The half value layer (HVL) is a common factor used in the radiation shielding studies [36]. A lower HVL represents a more space-efficient, and thus better, radiation shield [37]. In Figure 6, we graphed the HVL for the KCNP-X glasses. For all the selected energies, the HVL values follow the order of KCNP40 < KCNP45 < KCNP50 < KCNP55 < KCNP60. In other words, the KCNP40 glass has the lowest HVL, and the best shielding ability, while the KCNP60 sample has the highest HVL, and the least desirable shielding ability. Additionally, the influence of the HVL against increasing energy was analyzed. It was observed that the HVL increases with raising the energy. The HVL of the KCNP50 sample increased from 0.996 to 2.663, 3.392, 4.351, and 5.169 cm for energies of 0.0595, 0.245, 0.444, 0.779, and 1.11 MeV, respectively. This increasing trend occurs because photons with higher energies collide less often with atoms in the material and tend to pass through the glasses more often, which leads to an increase in HVL. Thus, the glasses are more space-efficient at lower energies but are less space-efficient at higher energies.

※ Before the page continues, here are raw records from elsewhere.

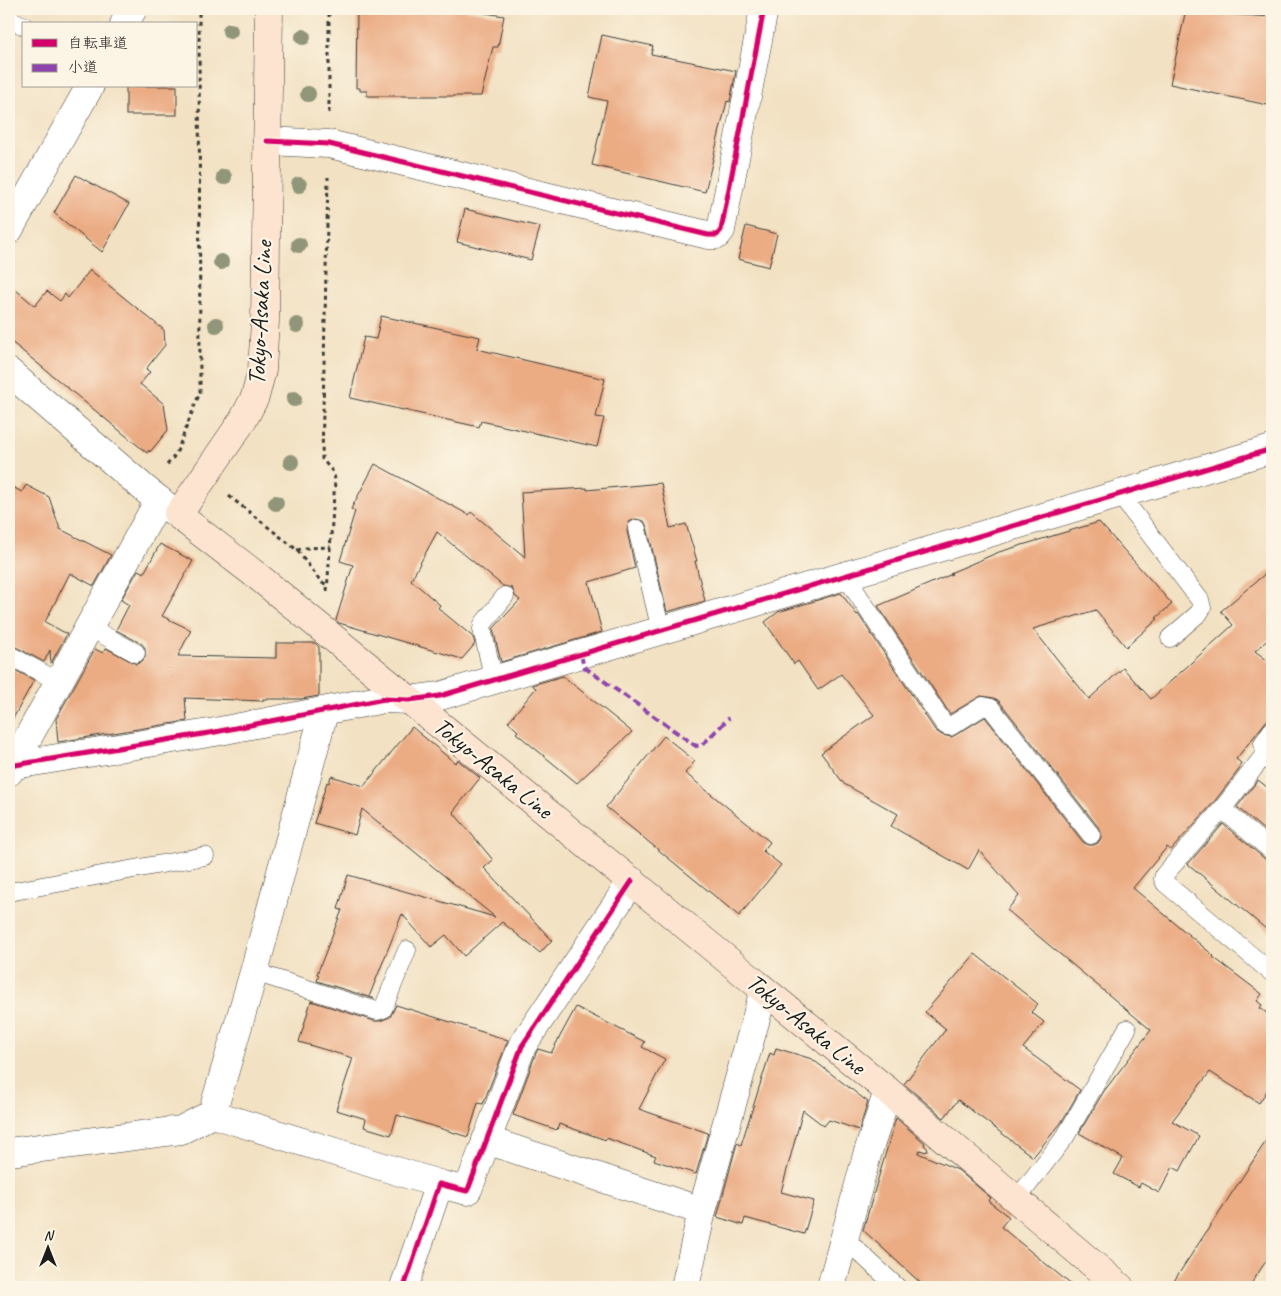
<svg xmlns="http://www.w3.org/2000/svg" width="1281" height="1296" font-family="Caveat,'Klee One',sans-serif">
<style>
.building{fill:#ebab83}
.lines{fill:none;stroke-linecap:round;stroke-linejoin:round}
.service-casing{stroke:#3c3a35;stroke-width:19}
.minor-casing{stroke:#3c3a35;stroke-width:29}
.secondary-casing{stroke:#3c3a35;stroke-width:29}
.path{stroke:#3c3a35;stroke-width:3;stroke-dasharray:4 4;stroke-linecap:butt}
.service{stroke:#fff;stroke-width:18}
.minor{stroke:#fff;stroke-width:28}
.secondary{stroke:#fde4d1;stroke-width:28}
.quiet{stroke:#8e44ad;stroke-width:4;stroke-dasharray:8 4;stroke-linecap:butt}
.cycleway-casing{stroke:#fcf5e5;stroke-width:8}
.cycleway{stroke:#d6006c;stroke-width:5}
.tree{fill:#91967a}
.labels{text-anchor:middle;dominant-baseline:central;stroke-width:4.5;stroke-linejoin:round;paint-order:stroke}
.street-label{font-size:25px;fill:#1c1c1c;stroke:#fcf5e5}
</style>
<rect width="100%" height="100%" fill="#fcf5e5"/>
<filter id="ink" filterUnits="userSpaceOnUse"><feTurbulence type="fractalNoise" baseFrequency=".02" numOctaves="2"/><feDisplacementMap in="SourceGraphic" scale="10" xChannelSelector="R" yChannelSelector="G"/><feConvolveMatrix kernelMatrix="1 2 1 2 8 2 1 2 1" color-interpolation-filters="sRGB"/></filter>
<filter id="wash" filterUnits="userSpaceOnUse"><feTurbulence type="fractalNoise" baseFrequency=".0096" numOctaves="4" result="noise"/><feDisplacementMap in="SourceGraphic" scale="20" xChannelSelector="R" yChannelSelector="G"/><feGaussianBlur stdDeviation="1.12" result="paint"/><feColorMatrix in="noise" values="0 0 0 0 0 0 0 0 0 0 0 0 0 0 0 0 0 1.4 0 .05"/><feComposite in="paint" operator="in"/></filter>
<g filter="url(#wash)">
<rect width="100%" height="100%" fill="#f2e1c2"/>
<g id="blocks">
<g class="building">
<polygon points="357,9 461,9 504,16 498,47 493,47 481,96 367,96 367,91 360,91 360,88 356,88"/>
<polygon points="1186,9 1226,9 1225,14 1272,17 1272,106 1170,84"/>
<polygon points="602,35 653,46 651,54 736,71 730,102 727,101 705,192 592,165 607,101 589,97"/>
<rect x="126" y="86" width="51" height="29"/>
<polygon points="76,175 129,204 102,252 54,213"/>
<polygon points="465,209 540,227 531,260 457,242"/>
<polygon points="746,226 777,234 769,267 738,259"/>
<polygon points="90,270 164,330 165,345 146,369 150,372 140,384 164,404 168,430 150,452 149,450 147,453 9,340 9,284 35,306 47,291 60,301 65,294 68,298"/>
<polygon points="381,316 480,337 477,349 605,379 596,417 604,418 597,447 481,421 479,427 350,398 364,337 376,339"/>
<polygon points="375,464 469,515 471,512 525,557 521,492 587,488 587,490 661,483 670,528 686,524 697,561 695,561 705,601 667,612 647,527 644,521 635,519 629,522 627,531 635,568 589,582 602,632 501,662 493,629 520,600 515,596 512,588 503,586 437,532 411,580 440,605 438,608 473,637 475,644 462,659 339,623 336,620 353,565 340,561 355,511 351,509"/>
<polygon points="9,485 22,492 26,485 49,497 60,529 111,555 94,586 70,573 45,622 67,634 51,663 50,650 44,662 14,646 9,644"/>
<polygon points="1099,522 1172,604 1156,618 1158,619 1126,647 1096,610 1033,629 1089,699 1123,668 1151,699 1233,625 1221,611 1272,568 1272,636 1255,651 1272,664 1272,714 1236,759 1241,763 1239,766 1241,767 1214,802 1171,850 1167,847 1133,888 1214,956 1213,957 1262,994 1257,1001 1262,1005 1260,1008 1272,1017 1272,1083 1259,1103 1210,1072 1172,1121 1199,1136 1180,1171 1173,1167 1159,1193 1141,1183 1139,1187 1114,1174 1123,1158 1079,1133 1104,1091 1151,1030 1007,910 1019,896 979,850 968,870 891,826 898,814 844,784 821,753 874,715 841,674 818,690 798,661 794,664 765,622 778,612 841,593 857,615 858,614 935,730 942,735 952,737 985,717 1083,842 1088,845 1093,845 1098,843 1101,838 1101,833 1099,828 999,701 994,698 981,696 950,714 878,606 952,574 950,573 999,552"/>
<polygon points="160,544 193,561 162,616 191,630 178,656 276,658 276,643 315,643 319,647 319,696 301,699 263,699 263,701 185,698 187,721 58,742 56,719 95,649 103,653 106,648 136,664 141,662 145,658 145,648 142,644 116,630 129,605 121,600 138,570 144,573"/>
<polygon points="9,667 34,680 9,726"/>
<polygon points="563,676 632,732 577,783 516,733 518,731 508,722 536,688 532,685"/>
<polygon points="412,727 455,763 458,760 480,778 453,812 493,860 484,868 552,940 540,953 502,922 464,956 446,935 431,947 402,914 369,997 375,999 317,981 319,975 317,974 342,910 338,909 348,875 495,917 362,809 355,835 314,823 327,782 329,783 331,776 364,786"/>
<polygon points="664,736 695,761 685,773 770,842 763,851 781,865 739,916 606,807"/>
<polygon points="1258,780 1272,791 1272,837 1237,807"/>
<polygon points="1223,824 1265,859 1272,861 1272,934 1188,864"/>
<polygon points="975,954 1038,1004 1031,1012 1044,1022 1023,1048 1080,1090 1061,1123 1033,1157 958,1100 944,1118 904,1084 946,1029 925,1012"/>
<polygon points="311,1001 374,1021 380,1021 390,1017 396,1005 508,1040 483,1104 478,1103 468,1137 397,1115 391,1135 364,1127 366,1119 336,1110 353,1058 299,1042"/>
<polygon points="576,1007 645,1042 642,1047 665,1059 639,1109 708,1133 696,1174 654,1160 656,1156 606,1138 606,1140 559,1124 557,1130 513,1115 536,1053 538,1049 551,1053"/>
<polygon points="776,1048 812,1059 868,1102 859,1130 829,1120 824,1126 803,1110 781,1192 814,1201 804,1234 745,1218 743,1225 717,1217 737,1143 741,1145 770,1053 774,1055"/>
<polygon points="896,1118 925,1143 924,1145 928,1149 926,1152 920,1150 918,1153 958,1170 991,1198 988,1201 1009,1217 1001,1227 1074,1287 925,1287 863,1230"/>
<polygon points="1272,1132 1272,1252 1249,1287 1170,1287"/>
</g>
</g>
</g>
<g filter="url(#ink)">
<use href="#blocks" fill-opacity="0" stroke="#3c3a35" stroke-width="1"/>
<g class="lines">
<defs>
<g id="service">
<polyline points="9,19 24,26"/>
<polyline points="1120,495 1200,600 1202,608 1199,613 1170,638"/>
<polyline points="637,529 661,631"/>
<polyline points="846,577 944,724 947,726 951,726 983,706 991,708 1091,835"/>
<polyline points="89,627 136,653"/>
<polyline points="9,655 59,682"/>
<polyline points="494,680 482,629 483,624 505,596"/>
<polyline points="1272,730 1263,743 1264,747 1272,754"/>
<polyline points="1222,809 1268,750"/>
<polyline points="1272,851 1222,809 1164,875 1163,879 1165,883 1272,973"/>
<polyline points="9,892 205,856"/>
<polyline points="254,972 377,1011 383,1009 407,950"/>
<polyline points="1017,1199 1065,1137 1127,1029"/>
<polyline points="845,1239 897,1287"/>
</g>
<g id="minor">
<polyline points="124,24 133,9"/>
<polyline points="267,141 329,144 708,235 717,235 721,230 764,9"/>
<polyline points="9,230 90,86"/>
<polyline points="9,372 146,490 174,512"/>
<polyline points="9,766 215,732 384,699 409,700 440,696 1272,449"/>
<polyline points="9,772 159,500"/>
<polyline points="212,1114 254,972 324,712"/>
<polyline points="486,1140 702,1211"/>
<polyline points="9,1152 181,1130 212,1114 439,1184"/>
<polyline points="404,1287 439,1184 467,1191 469,1187 522,1046 632,881"/>
<polyline points="685,1287 702,1211 764,990"/>
<polyline points="831,1287 867,1155 888,1091"/>
</g>
<polyline id="secondary" points="269,9 265,321 262,370 255,397 243,420 178,515 261,579 888,1091 1120,1287"/>
</defs>
<use href="#service" class="service-casing"/>
<use href="#minor" class="minor-casing"/>
<use href="#secondary" class="secondary-casing"/>
<g class="path">
<polyline points="329,113 329,9"/>
<polyline points="167,465 176,454 200,392 199,9"/>
<polyline points="229,496 297,550 322,583 327,584"/>
<polyline points="297,550 306,548 331,547"/>
<polyline points="327,591 335,481 334,473 322,459 328,177"/>
</g>
<use href="#service" class="service"/>
<use href="#minor" class="minor"/>
<use href="#secondary" class="secondary"/>
<polyline class="quiet" points="581,655 584,667 696,746 702,745 729,718"/>
<defs>
<g id="cycleway">
<polyline points="267,141 329,144 708,235 717,235 721,230 764,9"/>
<polyline points="9,766 215,732 384,699 409,700 440,696 1272,449"/>
<polyline points="404,1287 439,1184 467,1191 469,1187 522,1046 632,881"/>
</g>
</defs>
<use href="#cycleway" class="cycleway-casing"/>
<use href="#cycleway" class="cycleway"/>
</g>
<g class="tree">
<circle cx="230" cy="31" r="8"/>
<circle cx="303" cy="37" r="8"/>
<circle cx="308" cy="94" r="8"/>
<circle cx="224" cy="177" r="8"/>
<circle cx="299" cy="185" r="8"/>
<circle cx="299" cy="245" r="8"/>
<circle cx="221" cy="262" r="8"/>
<circle cx="216" cy="325" r="8"/>
<circle cx="297" cy="325" r="8"/>
<circle cx="294" cy="399" r="8"/>
<circle cx="291" cy="462" r="8"/>
<circle cx="276" cy="503" r="8"/>
</g>
</g>
<g class="labels">
<g class="street-label">
<text transform="translate(260 313) rotate(-87)">Tokyo-Asaka Line</text>
<text transform="translate(493 768) rotate(39)">Tokyo-Asaka Line</text>
<text transform="translate(806 1024) rotate(39)">Tokyo-Asaka Line</text>
</g>
</g>
<rect width="1281" height="1296" fill="none" stroke="#fcf5e5" stroke-width="30"/>
<rect x="22" y="22" width="175" height="65" fill="#fcf5e5" stroke="#a29e95"/>
<rect x="32" y="39" width="25" height="8" fill="#d6006c" stroke="#a29e95"/>
<text x="68" y="48" font-size="15" fill="#1c1c1c">自転車道</text>
<rect x="32" y="64" width="25" height="8" fill="#8e44ad" stroke="#a29e95"/>
<text x="68" y="72" font-size="15" fill="#1c1c1c">小道</text>
<g transform="translate(48 1248)" stroke="#fcf5e5" stroke-width="4" paint-order="stroke">
<path d="M0-4L9 19L0 12L-9 19Z" fill="#1c1c1c"/>
<text y="-8" font-size="14" font-weight="bold" text-anchor="middle" fill="#1c1c1c">N</text>
</g>
</svg>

In Figure 7, we compared the HVL for the KCNP-X glasses with other glasses at 0.662 MeV. The glasses used for the comparison is reported in [38,39]. Apparently, all the KCNP-X glasses have lower HVLs than rider and Osmani glasses, while PHP and RS 253 have almost the same HVL as KCNP40 and RS 323 G19 possesses a lower HVL than all the KCNP-X glasses.

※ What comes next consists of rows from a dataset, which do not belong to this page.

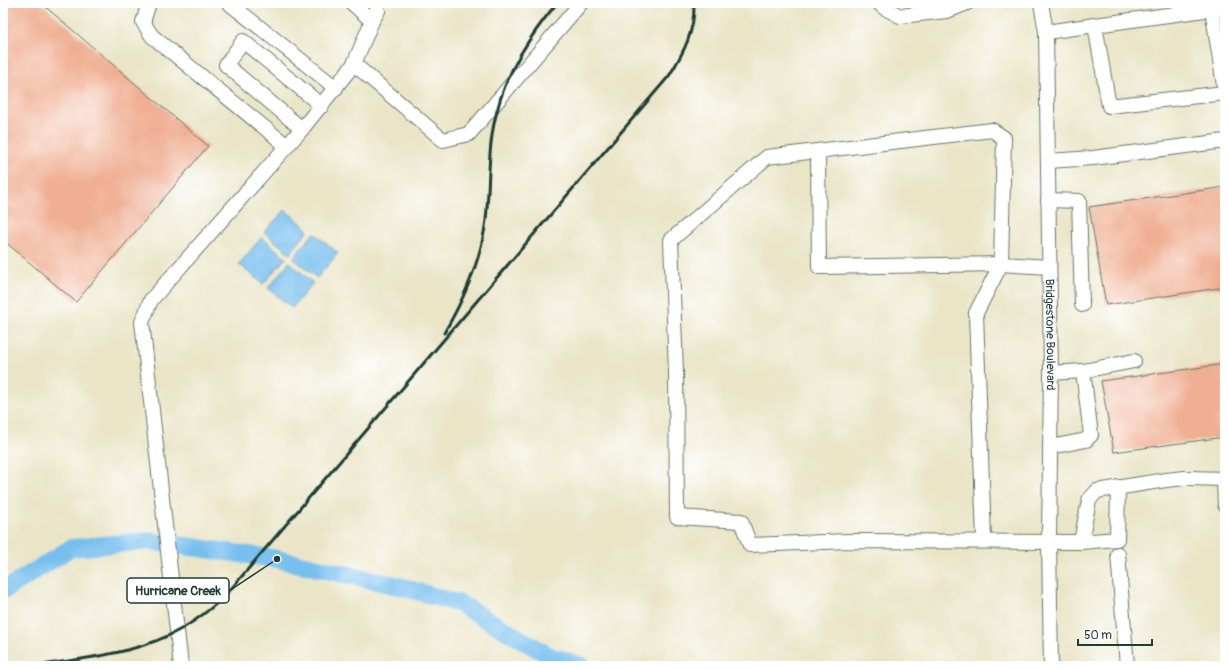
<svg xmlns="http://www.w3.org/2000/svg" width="1228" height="669" font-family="Pangolin,sans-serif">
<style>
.water{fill:#77bfef;stroke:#4b7e92}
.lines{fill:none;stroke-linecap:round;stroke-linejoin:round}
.river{stroke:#77bfef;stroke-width:18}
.building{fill:#f0af93}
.minor-casing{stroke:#667867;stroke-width:16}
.minor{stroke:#fff;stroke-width:14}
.rail{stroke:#1f3d34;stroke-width:3}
.labels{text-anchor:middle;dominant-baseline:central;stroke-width:3;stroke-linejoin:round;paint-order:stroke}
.street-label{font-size:12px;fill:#1f3d34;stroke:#fff}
.leader{fill:none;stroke:#1f3d34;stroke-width:1.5}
.callout-dot{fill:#1f3d34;stroke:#fff;stroke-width:1.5}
.callout{fill:#fff;stroke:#1f3d34;stroke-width:1.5}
.callout-label{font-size:13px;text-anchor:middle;font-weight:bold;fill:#1f3d34}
</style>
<rect width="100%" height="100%" fill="#fff"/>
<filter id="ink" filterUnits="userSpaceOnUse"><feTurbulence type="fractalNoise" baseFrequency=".025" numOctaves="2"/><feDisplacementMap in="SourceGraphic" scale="8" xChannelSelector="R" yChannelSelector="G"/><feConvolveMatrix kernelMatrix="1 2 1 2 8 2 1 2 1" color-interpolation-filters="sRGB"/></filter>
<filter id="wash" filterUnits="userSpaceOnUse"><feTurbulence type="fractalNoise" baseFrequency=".012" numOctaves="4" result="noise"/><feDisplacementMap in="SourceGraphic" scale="16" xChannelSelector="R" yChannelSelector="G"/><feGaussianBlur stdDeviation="0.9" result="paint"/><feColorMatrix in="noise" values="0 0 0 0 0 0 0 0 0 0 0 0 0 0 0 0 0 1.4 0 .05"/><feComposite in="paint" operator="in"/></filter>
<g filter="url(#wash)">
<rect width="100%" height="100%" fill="#eae5c7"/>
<g class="water">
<polygon points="285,210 307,228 307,232 290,254 264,232"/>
<polygon points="314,233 338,253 317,278 293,258"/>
<polygon points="262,237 286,258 263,284 239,264"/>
<polygon points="289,262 313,283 292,308 268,288"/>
</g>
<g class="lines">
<polyline class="river" points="3,591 71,548 149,541 277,559 403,587 460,604 550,656 583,666"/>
</g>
<g id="blocks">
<g class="building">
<polygon points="3,3 41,3 208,146 76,302 3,240"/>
<polygon points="1225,187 1225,287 1106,305 1089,207"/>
<polygon points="1225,364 1225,437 1114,452 1101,381"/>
</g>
</g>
</g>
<g filter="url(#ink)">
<use href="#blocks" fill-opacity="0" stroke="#667867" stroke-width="1"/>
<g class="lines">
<defs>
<g id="minor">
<polyline points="149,3 143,22 152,36 287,146"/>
<polyline points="229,3 336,88"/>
<polyline points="352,3 372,21 354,64"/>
<polyline points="879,3 883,7 900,16 947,11 967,3"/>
<path id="s1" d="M1041 3 1046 32 1051 373 1049 540 1051 666"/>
<polyline points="1225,7 1212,9 1225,92"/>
<polyline points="1212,9 1095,25 1109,106 1225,93"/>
<polyline points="372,21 378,11 375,3"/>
<polyline points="1046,32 1095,25"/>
<polyline points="322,106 243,41 226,65 302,129 354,64 443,140 469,134 581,3"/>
<polyline points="818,151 819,267 1001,264 976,313 984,540"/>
<polyline points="1048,161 1093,158 1225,141"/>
<polyline points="1048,200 1079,201 1082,305"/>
<polyline points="1049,267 1001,264 1004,138 992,130 767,157 671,240 676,372 677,517 741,521 750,545 848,541 1081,542 1117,539 1118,487"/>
<polyline points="1051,373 1083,371 1134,361"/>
<polyline points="1050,447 1086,440 1091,435 1083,371"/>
<polyline points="1190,478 1225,479"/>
<polyline points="1224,479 1225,505"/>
<polyline points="1081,542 1089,500 1097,491 1166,480 1185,478"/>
<polyline points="1118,554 1127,666"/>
<polyline points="181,666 142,322 151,300 302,129"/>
</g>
</defs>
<use href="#minor" class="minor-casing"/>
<use href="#minor" class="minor"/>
<g class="rail">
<path d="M444 333C464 299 481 260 486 220 490 183 487 147 497 111 507 70 530 36 557 3"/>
<path d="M35 666C85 658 139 654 183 628 198 619 212 608 225 596L669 76C684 52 695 31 694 3"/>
</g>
</g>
</g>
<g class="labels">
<g class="street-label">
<text stroke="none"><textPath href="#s1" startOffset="332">Bridgestone Boulevard</textPath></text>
</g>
</g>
<path class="leader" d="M277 559L229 591"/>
<circle class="callout-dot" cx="277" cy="559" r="4"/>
<rect class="callout" x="127" y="578" width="102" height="25" rx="4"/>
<g class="callout-label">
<text x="178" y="595">Hurricane Creek</text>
</g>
<rect width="1228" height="669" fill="none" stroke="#fff" stroke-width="16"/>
<path d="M1078 639v6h74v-6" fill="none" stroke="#1f3d34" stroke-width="2"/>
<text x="1084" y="639" font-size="12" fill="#1f3d34" stroke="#ffffff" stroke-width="3" paint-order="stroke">50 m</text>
</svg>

The radiation protection efficiency (RPE) of the KCNPX samples is graphed against increasing photon energy in Figure 8. For all tested energies, RPE decreases with increasing energy [40]. For the KCNP45 sample, for example, its RPE decreases from 51% at 0.0585 MeV to 23% at 0.245 MeV, 19% for E = 0.444 MeV, 15% for E = 0.779 MeV, and 12% for E = 1.41 MeV. For the KCNP55 sample, meanwhile, its RPE is equal to 49%, 23%, 18%, 14%, and 11% for the previous energies. This decreasing behavior occurs since higher energy photons penetrate via the samples easily, decreasing the amount of photons attenuation by the shields, and decreasing RPE. This result also indicates that the KCNPX specimens are more efficacious against lower energy photons. When the RPE values are evaluated at a single energy, the KCNP40 sample has the greatest RPE, while the KCNP60 sample has the least. Finally, since the KCNP40 sample has the greatest Na₂O content, this glass has the best possibility for radiation shielding utilizations.

4. Conclusions

The radiation shielding ability for CaO-K₂O-Na₂O-P₂O₅ glasses was experimentally examined between 0.0595 and 1.41 MeV. The experimental data strongly agreed with the XCOM results. The Z_eff values start out at their maximum (12.41–12.55) at 0.0595 MeV and decrease to 10.69–10.80 at 0.245 MeV. The lowest MFP value occurs at the lowest tested energy, 0.0595 MeV, and lies within the range of 1.382–1.486 cm. The KCNP40 sample has the lowest MFP, and the KCNP60 sample has the greatest MFP. The values follow the order of KCNP40 < KCNP45 < KCNP50 < KCNP55 < KCNP60. The HVL of the KCNP50 sample increased from 0.996 to 5.169 cm between 0.0595 and 1.11 MeV. The RPE demonstrated that decreasing the P₂O₅ content in the glasses improves the radiation shielding ability of the samples. Thus, KCNP40 has the most potential for radiation protection applications.